◆ Data for the task
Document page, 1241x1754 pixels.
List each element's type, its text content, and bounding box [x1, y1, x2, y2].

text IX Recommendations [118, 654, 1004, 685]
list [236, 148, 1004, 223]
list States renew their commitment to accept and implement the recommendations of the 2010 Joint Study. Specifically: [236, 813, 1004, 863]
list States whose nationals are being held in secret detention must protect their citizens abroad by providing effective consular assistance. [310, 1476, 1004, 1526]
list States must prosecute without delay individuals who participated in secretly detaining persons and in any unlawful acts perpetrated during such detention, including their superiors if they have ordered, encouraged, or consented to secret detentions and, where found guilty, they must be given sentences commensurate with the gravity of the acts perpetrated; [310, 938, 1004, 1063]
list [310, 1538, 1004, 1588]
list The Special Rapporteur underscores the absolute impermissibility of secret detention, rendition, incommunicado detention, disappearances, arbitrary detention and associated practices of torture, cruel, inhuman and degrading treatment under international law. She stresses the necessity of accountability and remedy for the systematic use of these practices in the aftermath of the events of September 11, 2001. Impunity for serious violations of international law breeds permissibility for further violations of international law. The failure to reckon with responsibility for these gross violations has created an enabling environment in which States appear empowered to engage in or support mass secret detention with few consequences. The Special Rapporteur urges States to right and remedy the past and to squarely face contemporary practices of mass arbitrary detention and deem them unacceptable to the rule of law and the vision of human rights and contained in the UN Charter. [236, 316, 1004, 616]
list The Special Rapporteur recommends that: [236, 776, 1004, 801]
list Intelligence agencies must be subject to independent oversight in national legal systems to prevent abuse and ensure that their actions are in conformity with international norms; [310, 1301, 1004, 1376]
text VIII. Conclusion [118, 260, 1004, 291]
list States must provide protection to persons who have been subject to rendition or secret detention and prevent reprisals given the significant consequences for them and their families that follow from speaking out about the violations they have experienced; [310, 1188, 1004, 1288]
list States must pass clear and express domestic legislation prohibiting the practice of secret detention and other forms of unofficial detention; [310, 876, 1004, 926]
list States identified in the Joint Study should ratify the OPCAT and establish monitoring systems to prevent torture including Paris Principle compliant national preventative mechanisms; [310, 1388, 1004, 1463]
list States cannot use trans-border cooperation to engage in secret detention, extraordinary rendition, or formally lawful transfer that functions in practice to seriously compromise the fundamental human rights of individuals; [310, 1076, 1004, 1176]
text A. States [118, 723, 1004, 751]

◆ Exercise goal
Every record must appear in the answer exactly as it does above.

◆ Solution for this problem
Document page, 1241x1754 pixels.
List each element's type, its text content, and bounding box [x1, y1, x2, y2].

text IX Recommendations [118, 654, 1004, 685]
list [236, 148, 1004, 223]
list States renew their commitment to accept and implement the recommendations of the 2010 Joint Study. Specifically: [236, 813, 1004, 863]
list States whose nationals are being held in secret detention must protect their citizens abroad by providing effective consular assistance. [310, 1476, 1004, 1526]
list States must prosecute without delay individuals who participated in secretly detaining persons and in any unlawful acts perpetrated during such detention, including their superiors if they have ordered, encouraged, or consented to secret detentions and, where found guilty, they must be given sentences commensurate with the gravity of the acts perpetrated; [310, 938, 1004, 1063]
list [310, 1538, 1004, 1588]
list The Special Rapporteur underscores the absolute impermissibility of secret detention, rendition, incommunicado detention, disappearances, arbitrary detention and associated practices of torture, cruel, inhuman and degrading treatment under international law. She stresses the necessity of accountability and remedy for the systematic use of these practices in the aftermath of the events of September 11, 2001. Impunity for serious violations of international law breeds permissibility for further violations of international law. The failure to reckon with responsibility for these gross violations has created an enabling environment in which States appear empowered to engage in or support mass secret detention with few consequences. The Special Rapporteur urges States to right and remedy the past and to squarely face contemporary practices of mass arbitrary detention and deem them unacceptable to the rule of law and the vision of human rights and contained in the UN Charter. [236, 316, 1004, 616]
list The Special Rapporteur recommends that: [236, 776, 1004, 801]
list Intelligence agencies must be subject to independent oversight in national legal systems to prevent abuse and ensure that their actions are in conformity with international norms; [310, 1301, 1004, 1376]
text VIII. Conclusion [118, 260, 1004, 291]
list States must provide protection to persons who have been subject to rendition or secret detention and prevent reprisals given the significant consequences for them and their families that follow from speaking out about the violations they have experienced; [310, 1188, 1004, 1288]
list States must pass clear and express domestic legislation prohibiting the practice of secret detention and other forms of unofficial detention; [310, 876, 1004, 926]
list States identified in the Joint Study should ratify the OPCAT and establish monitoring systems to prevent torture including Paris Principle compliant national preventative mechanisms; [310, 1388, 1004, 1463]
list States cannot use trans-border cooperation to engage in secret detention, extraordinary rendition, or formally lawful transfer that functions in practice to seriously compromise the fundamental human rights of individuals; [310, 1076, 1004, 1176]
text A. States [118, 723, 1004, 751]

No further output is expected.